In the last six years 8,000 library staff have been lost and 343 libraries have closed. Photograph: Alamy |
By Alan Wylie
October 4, 2016
Every day I hear people expressing their opinions about what public libraries should be – and whether they should exist at all.
Take the Adam Smith Institute, which in August claimed public libraries will become obsolete. The institute’s article is a classic example of two common ideas: “give them Kindles” and “everything is on the internet”. The article references the latest data from the Department for Culture, Media and Sport, which shows a large drop in library usage but fails to mention that cuts and closures might have something to do with the decline.
Most of the people who express opinions like this either don’t use libraries, have an agenda to follow or think the library should only provide what they personally want. Voices for the Library is here to make sure the facts about public libraries and library workers are heard.
On 5 November we’re joining the national demonstration that every library campaigner has been calling for. Here is why you should join us.
8,000 redundancies, 343 closures
In the past six years 8,000 library staff have been lost and 343 libraries have closed. Add to this a huge increase in the use of volunteers and a picture emerges of a severely hollowed-out, fragmented and de-professionalised service.
Councils have had their government funding cut by 40% since 2010 and libraries have been in the firing line as a result. And yet we estimate that, nationally, libraries cost just under £1bn a year to run and on average amount to 0.6% of a council’s overall budget.
A nationwide crisis
Cuts and closures have become a major problem across the country. In Lancashire the county council is closing 20 libraries. Campaigners have threatened a judicial review if they go ahead, and a local MP has asked the new culture minister, Karen Bradley, to intervene.
In Barnet, library workers were recently told that 46% of them would be losing their jobs. Barnet council plans to hand more libraries to volunteers and to introduce staff-less opening, a swipe card system that excludes unaccompanied under-16s. Campaigners are so concerned they have even made a video about it.
Library campaigners voice their concerns about
staff-less libraries in Barnet.
Meanwhile, Lewisham council plans to manage only three libraries itself and get volunteers to do the rest, even though its existing volunteer-led libraries have seen a huge collapse in usage. In May, campaigners and Unison members held a march in Lewisham to highlight the cuts.
In Enfield, another London borough, concerns have been raised about the creation of a few city centre hub libraries, with the rest being left to be run by volunteers or community organisations. Voices for the Library recently spoke to Smita, who has been using Enfield’s Ridge Avenue library since her daughter was born 25 years ago. “I feel very sad to learn that our local library is to be run by volunteers.We used to attend story time and during the summer holidays both my children would do the readathon challenge. The librarians had so much knowledge and would direct you to the right place to find the book you wanted whether it be for a school project or for leisure,” she said.
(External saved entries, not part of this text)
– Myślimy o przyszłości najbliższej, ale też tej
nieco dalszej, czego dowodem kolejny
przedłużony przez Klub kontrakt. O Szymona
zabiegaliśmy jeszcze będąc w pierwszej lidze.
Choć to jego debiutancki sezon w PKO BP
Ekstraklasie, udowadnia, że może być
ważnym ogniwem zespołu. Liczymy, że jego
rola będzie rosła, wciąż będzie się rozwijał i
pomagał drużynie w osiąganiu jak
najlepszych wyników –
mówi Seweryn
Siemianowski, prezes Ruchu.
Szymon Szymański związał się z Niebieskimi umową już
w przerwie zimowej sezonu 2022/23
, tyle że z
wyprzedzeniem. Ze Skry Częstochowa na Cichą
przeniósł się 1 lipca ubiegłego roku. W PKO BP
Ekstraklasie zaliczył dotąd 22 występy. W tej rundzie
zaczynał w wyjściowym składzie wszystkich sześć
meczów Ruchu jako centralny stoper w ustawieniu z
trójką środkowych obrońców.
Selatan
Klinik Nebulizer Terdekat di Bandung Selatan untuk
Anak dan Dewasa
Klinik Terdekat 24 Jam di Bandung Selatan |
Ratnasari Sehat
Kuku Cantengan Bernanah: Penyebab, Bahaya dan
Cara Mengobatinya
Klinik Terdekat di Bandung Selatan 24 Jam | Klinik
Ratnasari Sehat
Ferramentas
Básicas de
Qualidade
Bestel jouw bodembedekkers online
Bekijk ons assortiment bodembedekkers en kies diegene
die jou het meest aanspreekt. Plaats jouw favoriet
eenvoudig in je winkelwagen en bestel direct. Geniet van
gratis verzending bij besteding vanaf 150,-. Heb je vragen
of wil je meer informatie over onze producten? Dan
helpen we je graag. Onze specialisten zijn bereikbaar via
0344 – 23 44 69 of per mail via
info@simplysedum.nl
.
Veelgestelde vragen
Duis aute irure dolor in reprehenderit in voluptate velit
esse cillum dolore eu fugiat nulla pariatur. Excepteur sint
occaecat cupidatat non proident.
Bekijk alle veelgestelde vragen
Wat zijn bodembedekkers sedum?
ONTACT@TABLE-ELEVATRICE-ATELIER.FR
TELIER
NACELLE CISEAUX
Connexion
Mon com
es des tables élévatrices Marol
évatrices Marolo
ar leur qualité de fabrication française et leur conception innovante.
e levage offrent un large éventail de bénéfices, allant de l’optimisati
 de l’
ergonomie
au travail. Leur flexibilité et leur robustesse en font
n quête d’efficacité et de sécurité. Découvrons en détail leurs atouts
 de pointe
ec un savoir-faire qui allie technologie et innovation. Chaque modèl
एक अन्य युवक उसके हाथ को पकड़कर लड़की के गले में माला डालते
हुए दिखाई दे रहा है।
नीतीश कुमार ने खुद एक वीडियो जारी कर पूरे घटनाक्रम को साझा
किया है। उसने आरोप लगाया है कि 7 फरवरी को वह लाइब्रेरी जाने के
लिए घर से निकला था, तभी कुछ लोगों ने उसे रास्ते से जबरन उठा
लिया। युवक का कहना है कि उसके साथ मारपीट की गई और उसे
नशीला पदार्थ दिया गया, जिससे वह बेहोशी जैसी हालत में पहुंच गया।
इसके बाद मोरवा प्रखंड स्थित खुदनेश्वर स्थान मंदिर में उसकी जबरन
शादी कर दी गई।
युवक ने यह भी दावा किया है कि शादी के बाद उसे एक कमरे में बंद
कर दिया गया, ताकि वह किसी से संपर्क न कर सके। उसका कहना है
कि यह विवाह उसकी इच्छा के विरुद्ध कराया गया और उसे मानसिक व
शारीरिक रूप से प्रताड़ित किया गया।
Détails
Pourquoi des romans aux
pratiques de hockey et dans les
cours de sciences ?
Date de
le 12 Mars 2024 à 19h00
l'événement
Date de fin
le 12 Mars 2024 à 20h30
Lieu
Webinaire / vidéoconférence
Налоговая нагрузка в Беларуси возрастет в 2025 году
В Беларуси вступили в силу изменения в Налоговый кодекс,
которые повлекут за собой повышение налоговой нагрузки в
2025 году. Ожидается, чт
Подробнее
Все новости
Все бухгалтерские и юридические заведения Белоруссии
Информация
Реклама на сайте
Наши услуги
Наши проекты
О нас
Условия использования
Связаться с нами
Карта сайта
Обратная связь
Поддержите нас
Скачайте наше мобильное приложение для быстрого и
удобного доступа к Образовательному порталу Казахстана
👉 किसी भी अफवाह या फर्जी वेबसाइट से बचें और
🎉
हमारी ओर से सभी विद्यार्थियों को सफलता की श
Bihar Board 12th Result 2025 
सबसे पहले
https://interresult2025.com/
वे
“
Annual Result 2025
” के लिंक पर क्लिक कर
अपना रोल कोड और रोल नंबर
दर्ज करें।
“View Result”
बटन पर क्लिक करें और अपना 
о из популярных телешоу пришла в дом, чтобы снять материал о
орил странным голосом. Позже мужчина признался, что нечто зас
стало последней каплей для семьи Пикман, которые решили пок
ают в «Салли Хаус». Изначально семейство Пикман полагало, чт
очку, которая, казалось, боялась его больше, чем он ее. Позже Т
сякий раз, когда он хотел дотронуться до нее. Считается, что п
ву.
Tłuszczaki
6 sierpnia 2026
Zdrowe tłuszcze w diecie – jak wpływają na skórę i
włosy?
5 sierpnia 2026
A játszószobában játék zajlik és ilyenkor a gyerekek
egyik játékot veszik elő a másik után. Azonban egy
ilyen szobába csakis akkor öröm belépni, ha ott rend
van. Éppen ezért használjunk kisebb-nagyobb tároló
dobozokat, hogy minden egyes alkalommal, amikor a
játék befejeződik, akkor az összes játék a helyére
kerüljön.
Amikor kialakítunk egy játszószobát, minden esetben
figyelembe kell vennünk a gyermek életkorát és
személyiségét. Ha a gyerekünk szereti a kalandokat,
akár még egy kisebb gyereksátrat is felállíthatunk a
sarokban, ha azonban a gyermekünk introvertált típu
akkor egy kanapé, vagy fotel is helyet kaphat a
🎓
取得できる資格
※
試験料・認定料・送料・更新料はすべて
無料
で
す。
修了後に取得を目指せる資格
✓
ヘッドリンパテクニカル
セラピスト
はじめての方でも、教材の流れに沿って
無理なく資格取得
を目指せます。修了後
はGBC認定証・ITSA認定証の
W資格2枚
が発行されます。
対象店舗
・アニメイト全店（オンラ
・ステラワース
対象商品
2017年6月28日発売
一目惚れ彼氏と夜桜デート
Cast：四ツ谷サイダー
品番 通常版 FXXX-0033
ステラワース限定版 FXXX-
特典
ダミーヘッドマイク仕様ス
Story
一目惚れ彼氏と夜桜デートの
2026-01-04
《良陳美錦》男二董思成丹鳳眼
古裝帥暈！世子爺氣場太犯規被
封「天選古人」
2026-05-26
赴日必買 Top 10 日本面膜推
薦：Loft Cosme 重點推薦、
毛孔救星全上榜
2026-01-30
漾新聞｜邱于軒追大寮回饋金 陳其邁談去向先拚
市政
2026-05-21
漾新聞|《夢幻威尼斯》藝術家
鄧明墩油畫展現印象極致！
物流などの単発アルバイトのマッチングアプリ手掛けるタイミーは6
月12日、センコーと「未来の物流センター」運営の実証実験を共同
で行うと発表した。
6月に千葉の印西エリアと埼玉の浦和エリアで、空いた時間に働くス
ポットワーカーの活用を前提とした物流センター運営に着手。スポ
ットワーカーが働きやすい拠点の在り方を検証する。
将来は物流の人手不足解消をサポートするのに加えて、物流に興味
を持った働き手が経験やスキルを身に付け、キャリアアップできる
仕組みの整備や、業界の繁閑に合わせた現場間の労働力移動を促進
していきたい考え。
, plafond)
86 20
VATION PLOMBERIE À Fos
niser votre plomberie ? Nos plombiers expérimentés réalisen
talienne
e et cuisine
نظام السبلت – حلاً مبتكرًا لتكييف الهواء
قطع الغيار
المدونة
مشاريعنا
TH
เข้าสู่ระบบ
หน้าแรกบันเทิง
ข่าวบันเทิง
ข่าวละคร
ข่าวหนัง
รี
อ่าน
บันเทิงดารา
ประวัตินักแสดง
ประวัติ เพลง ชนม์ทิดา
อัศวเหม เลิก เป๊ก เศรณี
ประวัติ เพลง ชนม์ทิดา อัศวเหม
For many library visitors, I'm the only person they've talked to all dayIn Coventry plans are afoot to close libraries and hand them to volunteers to run, and it’s even been suggested by the council that everything should be put online and have users order books and then pick them up from lockers. Sarah Smith, a library user and campaigner from Coventry, told me that since August two out of the area’s 17 libraries have closed, with a further five earmarked to close, and another five set to become ‘partnership libraries’ - run by groups of volunteers.
Anonymous
“We will be left with five libraries in the whole of Coventry. But let’s be clear the provision will be massively reduced. Libraries are so much more than spaces for books, they are safe spaces for children and adults,” she said.
The fightback continues
These are just a few examples; there are countless more. The bigger picture is that libraries are part of the social glue that binds us. They offer recourse to the law, they offer access to educational opportunities, they empower us and ideally they provide a safe, trusted and non-commercial public space, and they help to foster democratic involvement. All major reasons for keeping them but sadly also major reasons for cutting them.
The situation facing public libraries in the UK is definitely a crisis and emphatically not an opportunity; unless perhaps you’re a private company or a consultant. But there are protests and petitions taking place up and down the UK, and more than 300 authors have signed a letter to the culture secretary urging her to set a new course for libraries. And there has been a victory in Bromley, where the council has U-turned on plans to privatise some of its libraries, thanks to pressure from the Unite union and the local community.
A national demonstration is only weeks away and the fightback continues. There is still hope.